Yesterday, Friday, was kind of emotionally overwhelming for me. (No, I’m not getting personal. Still talking about art/entertainment/culture here.)
The first thing I do every Friday, after I’ve clocked in at work, is to listen to the new Never Not Funny podcast. It’s become a part of my daily life, an hour (and change) every week of hanging out with three of the funniest, most personable, least-obnoxious people on the planet. Running gags from its past year of recording have become a part of my life and way of thinking about things. I’ve even started to think that Peter Cetera might not be so bad.
Well, everything changed this week. One of the three is gone, and like other listeners have said, it’s a bit like seeing your aunt and uncle (both of whom you love and can’t imagine without the other) divorce. I was pretty shell-shocked the rest of the morning. Mike Schmidt is one of the most quick-witted people on the planet, and the fact that I won’t be hearing him every Friday, while I will be hearing Jimmy and Matt, makes my world a little darker. Of course, que será será and all that; what’s best for the guys is what’s best overall. And reading Mike’s point of view made me feel easier about it. It’s not Alec Baldwin/Kim Basinger time here.
(By the way, the only reason I know about the Baldwin/Basinger thing is because my favorite TV show of last season was 30 Rock. In general, I try not to keep up on the personal lives of celebrities.)
After leaving work, I went to a matinee of Pirates of the Caribbean: At World’s End. Which is notable partly because I almost never see movies — in fact, if I’m not mistaken, the last time I was in a theater was to see Pirates of the Caribbean: Dead Man’s Chest — and partly because if I’d been feeling numb before, I was nearly dead afterward. I enjoyed myself immensely, but my primary memory is of an experience that went on and on and on. (This is how I usually remember movies, though — I don’t see very many for a reason.) There are some beautiful, strange, delightful, and even lyrical moments in the movie, but mostly it’s a big, dumb, action-packed, goofy, cheaply sentimental extravaganza. Which is what I was expecting: I bought popcorn and Coke and gave myself up to hedonism and spectacle. Which isn’t to say that I don’t understand the criticisms of the movie: it’s too plot-heavy, too convoluted, too ... much.
On the other hand, it’s not quite standard Bruckheimer: there are some surprisingly gorgeous and inventive sequences, especially in the first half. Gore Verbinski’s a better director, and about half the cast is better actors, than the movie deserves. Which is what made the first one such a pleasant surprise — it was better than it had to be — but now, of course, expectations are higher, and it’s bound to disappoint. I miss the low-pressure fun of the first movie, but if we must have supernatural pirate trilogies, then this is about as great a one as we could expect given the realities of blockbuster filmmaking. (And I do hope it’s just a trilogy. Star Wars is the cautionary tale of our generation.)

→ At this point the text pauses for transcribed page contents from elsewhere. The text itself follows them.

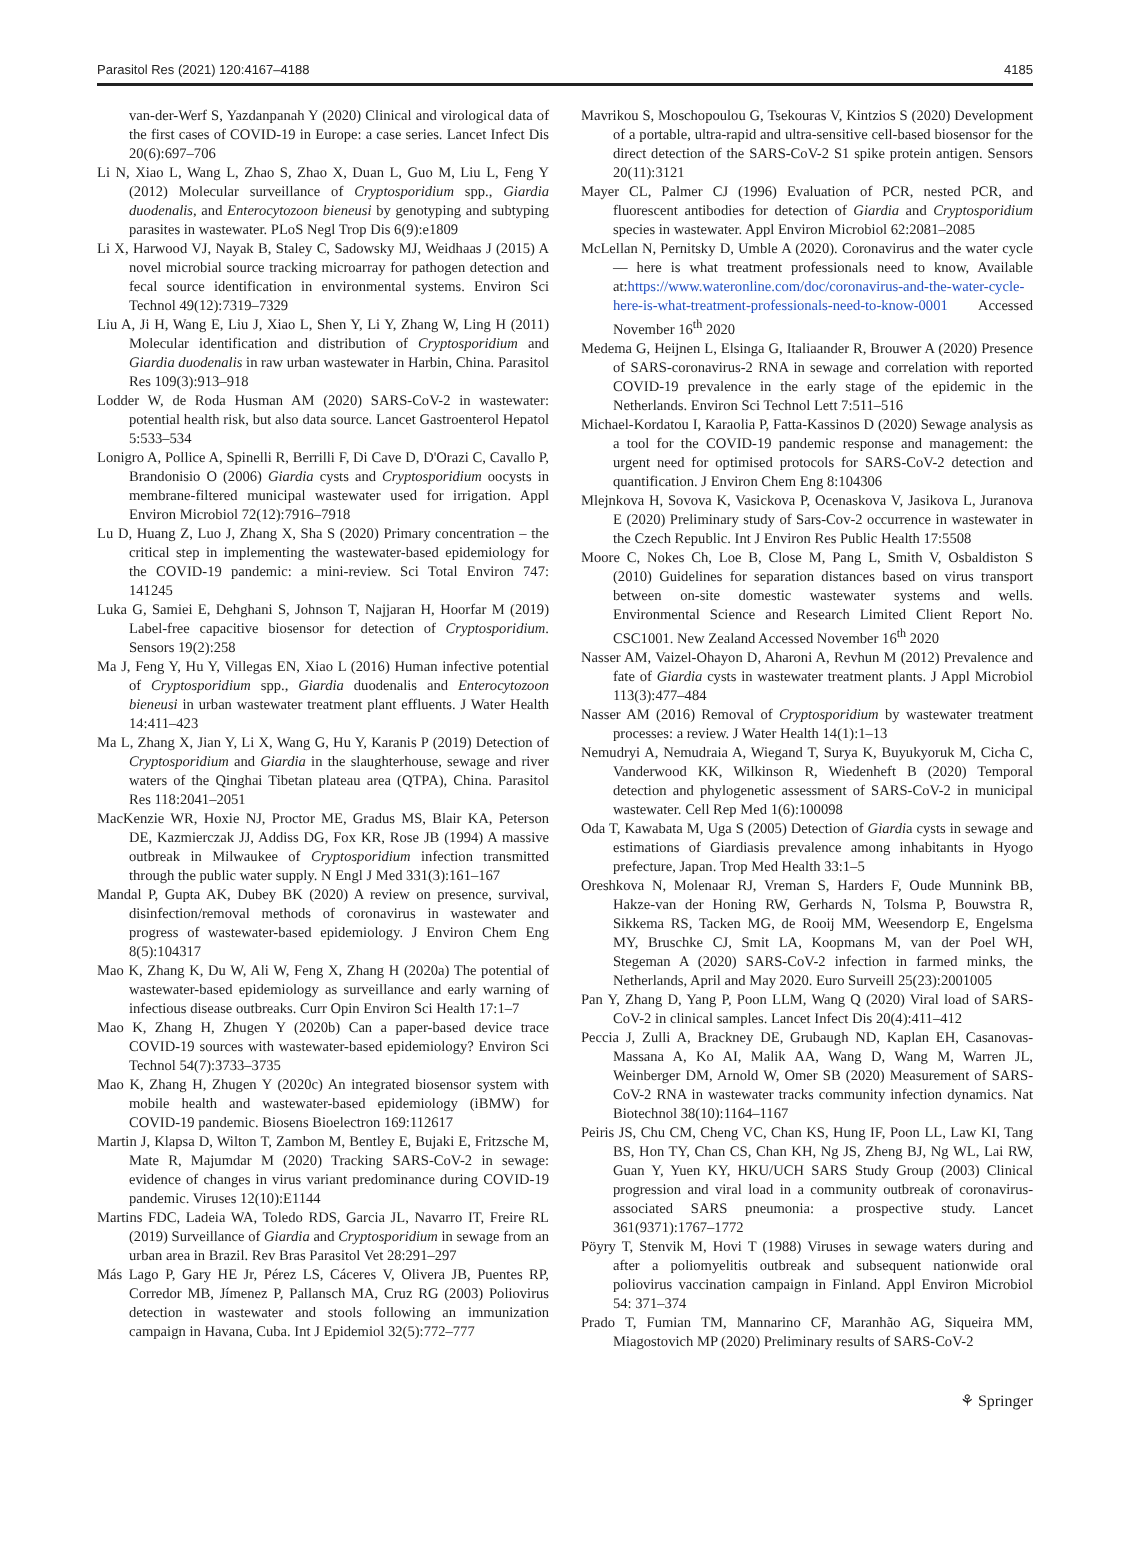Parasitol Res (2021) 120:4167–4188 4185
van-der-Werf S, Yazdanpanah Y (2020) Clinical and virological data of the first cases of COVID-19 in Europe: a case series. Lancet Infect Dis 20(6):697–706
Li N, Xiao L, Wang L, Zhao S, Zhao X, Duan L, Guo M, Liu L, Feng Y (2012) Molecular surveillance of Cryptosporidium spp., Giardia duodenalis, and Enterocytozoon bieneusi by genotyping and subtyping parasites in wastewater. PLoS Negl Trop Dis 6(9):e1809
Li X, Harwood VJ, Nayak B, Staley C, Sadowsky MJ, Weidhaas J (2015) A novel microbial source tracking microarray for pathogen detection and fecal source identification in environmental systems. Environ Sci Technol 49(12):7319–7329
Liu A, Ji H, Wang E, Liu J, Xiao L, Shen Y, Li Y, Zhang W, Ling H (2011) Molecular identification and distribution of Cryptosporidium and Giardia duodenalis in raw urban wastewater in Harbin, China. Parasitol Res 109(3):913–918
Lodder W, de Roda Husman AM (2020) SARS-CoV-2 in wastewater: potential health risk, but also data source. Lancet Gastroenterol Hepatol 5:533–534
Lonigro A, Pollice A, Spinelli R, Berrilli F, Di Cave D, D'Orazi C, Cavallo P, Brandonisio O (2006) Giardia cysts and Cryptosporidium oocysts in membrane-filtered municipal wastewater used for irrigation. Appl Environ Microbiol 72(12):7916–7918
Lu D, Huang Z, Luo J, Zhang X, Sha S (2020) Primary concentration – the critical step in implementing the wastewater-based epidemiology for the COVID-19 pandemic: a mini-review. Sci Total Environ 747: 141245
Luka G, Samiei E, Dehghani S, Johnson T, Najjaran H, Hoorfar M (2019) Label-free capacitive biosensor for detection of Cryptosporidium. Sensors 19(2):258
Ma J, Feng Y, Hu Y, Villegas EN, Xiao L (2016) Human infective potential of Cryptosporidium spp., Giardia duodenalis and Enterocytozoon bieneusi in urban wastewater treatment plant effluents. J Water Health 14:411–423
Ma L, Zhang X, Jian Y, Li X, Wang G, Hu Y, Karanis P (2019) Detection of Cryptosporidium and Giardia in the slaughterhouse, sewage and river waters of the Qinghai Tibetan plateau area (QTPA), China. Parasitol Res 118:2041–2051
MacKenzie WR, Hoxie NJ, Proctor ME, Gradus MS, Blair KA, Peterson DE, Kazmierczak JJ, Addiss DG, Fox KR, Rose JB (1994) A massive outbreak in Milwaukee of Cryptosporidium infection transmitted through the public water supply. N Engl J Med 331(3):161–167
Mandal P, Gupta AK, Dubey BK (2020) A review on presence, survival, disinfection/removal methods of coronavirus in wastewater and progress of wastewater-based epidemiology. J Environ Chem Eng 8(5):104317
Mao K, Zhang K, Du W, Ali W, Feng X, Zhang H (2020a) The potential of wastewater-based epidemiology as surveillance and early warning of infectious disease outbreaks. Curr Opin Environ Sci Health 17:1–7
Mao K, Zhang H, Zhugen Y (2020b) Can a paper-based device trace COVID-19 sources with wastewater-based epidemiology? Environ Sci Technol 54(7):3733–3735
Mao K, Zhang H, Zhugen Y (2020c) An integrated biosensor system with mobile health and wastewater-based epidemiology (iBMW) for COVID-19 pandemic. Biosens Bioelectron 169:112617
Martin J, Klapsa D, Wilton T, Zambon M, Bentley E, Bujaki E, Fritzsche M, Mate R, Majumdar M (2020) Tracking SARS-CoV-2 in sewage: evidence of changes in virus variant predominance during COVID-19 pandemic. Viruses 12(10):E1144
Martins FDC, Ladeia WA, Toledo RDS, Garcia JL, Navarro IT, Freire RL (2019) Surveillance of Giardia and Cryptosporidium in sewage from an urban area in Brazil. Rev Bras Parasitol Vet 28:291–297
Más Lago P, Gary HE Jr, Pérez LS, Cáceres V, Olivera JB, Puentes RP, Corredor MB, Jímenez P, Pallansch MA, Cruz RG (2003) Poliovirus detection in wastewater and stools following an immunization campaign in Havana, Cuba. Int J Epidemiol 32(5):772–777
Mavrikou S, Moschopoulou G, Tsekouras V, Kintzios S (2020) Development of a portable, ultra-rapid and ultra-sensitive cell-based biosensor for the direct detection of the SARS-CoV-2 S1 spike protein antigen. Sensors 20(11):3121
Mayer CL, Palmer CJ (1996) Evaluation of PCR, nested PCR, and fluorescent antibodies for detection of Giardia and Cryptosporidium species in wastewater. Appl Environ Microbiol 62:2081–2085
McLellan N, Pernitsky D, Umble A (2020). Coronavirus and the water cycle — here is what treatment professionals need to know, Available at:https://www.wateronline.com/doc/coronavirus-and-the-water-cycle-here-is-what-treatment-professionals-need-to-know-0001 Accessed November 16<sup>th</sup> 2020
Medema G, Heijnen L, Elsinga G, Italiaander R, Brouwer A (2020) Presence of SARS-coronavirus-2 RNA in sewage and correlation with reported COVID-19 prevalence in the early stage of the epidemic in the Netherlands. Environ Sci Technol Lett 7:511–516
Michael-Kordatou I, Karaolia P, Fatta-Kassinos D (2020) Sewage analysis as a tool for the COVID-19 pandemic response and management: the urgent need for optimised protocols for SARS-CoV-2 detection and quantification. J Environ Chem Eng 8:104306
Mlejnkova H, Sovova K, Vasickova P, Ocenaskova V, Jasikova L, Juranova E (2020) Preliminary study of Sars-Cov-2 occurrence in wastewater in the Czech Republic. Int J Environ Res Public Health 17:5508
Moore C, Nokes Ch, Loe B, Close M, Pang L, Smith V, Osbaldiston S (2010) Guidelines for separation distances based on virus transport between on-site domestic wastewater systems and wells. Environmental Science and Research Limited Client Report No. CSC1001. New Zealand Accessed November 16<sup>th</sup> 2020
Nasser AM, Vaizel-Ohayon D, Aharoni A, Revhun M (2012) Prevalence and fate of Giardia cysts in wastewater treatment plants. J Appl Microbiol 113(3):477–484
Nasser AM (2016) Removal of Cryptosporidium by wastewater treatment processes: a review. J Water Health 14(1):1–13
Nemudryi A, Nemudraia A, Wiegand T, Surya K, Buyukyoruk M, Cicha C, Vanderwood KK, Wilkinson R, Wiedenheft B (2020) Temporal detection and phylogenetic assessment of SARS-CoV-2 in municipal wastewater. Cell Rep Med 1(6):100098
Oda T, Kawabata M, Uga S (2005) Detection of Giardia cysts in sewage and estimations of Giardiasis prevalence among inhabitants in Hyogo prefecture, Japan. Trop Med Health 33:1–5
Oreshkova N, Molenaar RJ, Vreman S, Harders F, Oude Munnink BB, Hakze-van der Honing RW, Gerhards N, Tolsma P, Bouwstra R, Sikkema RS, Tacken MG, de Rooij MM, Weesendorp E, Engelsma MY, Bruschke CJ, Smit LA, Koopmans M, van der Poel WH, Stegeman A (2020) SARS-CoV-2 infection in farmed minks, the Netherlands, April and May 2020. Euro Surveill 25(23):2001005
Pan Y, Zhang D, Yang P, Poon LLM, Wang Q (2020) Viral load of SARS-CoV-2 in clinical samples. Lancet Infect Dis 20(4):411–412
Peccia J, Zulli A, Brackney DE, Grubaugh ND, Kaplan EH, Casanovas-Massana A, Ko AI, Malik AA, Wang D, Wang M, Warren JL, Weinberger DM, Arnold W, Omer SB (2020) Measurement of SARS-CoV-2 RNA in wastewater tracks community infection dynamics. Nat Biotechnol 38(10):1164–1167
Peiris JS, Chu CM, Cheng VC, Chan KS, Hung IF, Poon LL, Law KI, Tang BS, Hon TY, Chan CS, Chan KH, Ng JS, Zheng BJ, Ng WL, Lai RW, Guan Y, Yuen KY, HKU/UCH SARS Study Group (2003) Clinical progression and viral load in a community outbreak of coronavirus-associated SARS pneumonia: a prospective study. Lancet 361(9371):1767–1772
Pöyry T, Stenvik M, Hovi T (1988) Viruses in sewage waters during and after a poliomyelitis outbreak and subsequent nationwide oral poliovirus vaccination campaign in Finland. Appl Environ Microbiol 54: 371–374
Prado T, Fumian TM, Mannarino CF, Maranhão AG, Siqueira MM, Miagostovich MP (2020) Preliminary results of SARS-CoV-2
⚘ Springer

I did like [spoiler alert, and I mean it] that Orlando Bloom’s character, who the audience obviously doesn’t care about, gets his heart ripped out and an eternal curse laid on him at the end. Didn’t make him any more interesting, but at least he wasn’t sacrosanct, which is generally how the movies treat the boringly noble.
So then I went home and spent the next six hours scouring the Internet for a rare 1971 Japanese psychedelic album. Love Live Life + One’s Love Will Make A Better You, where are you?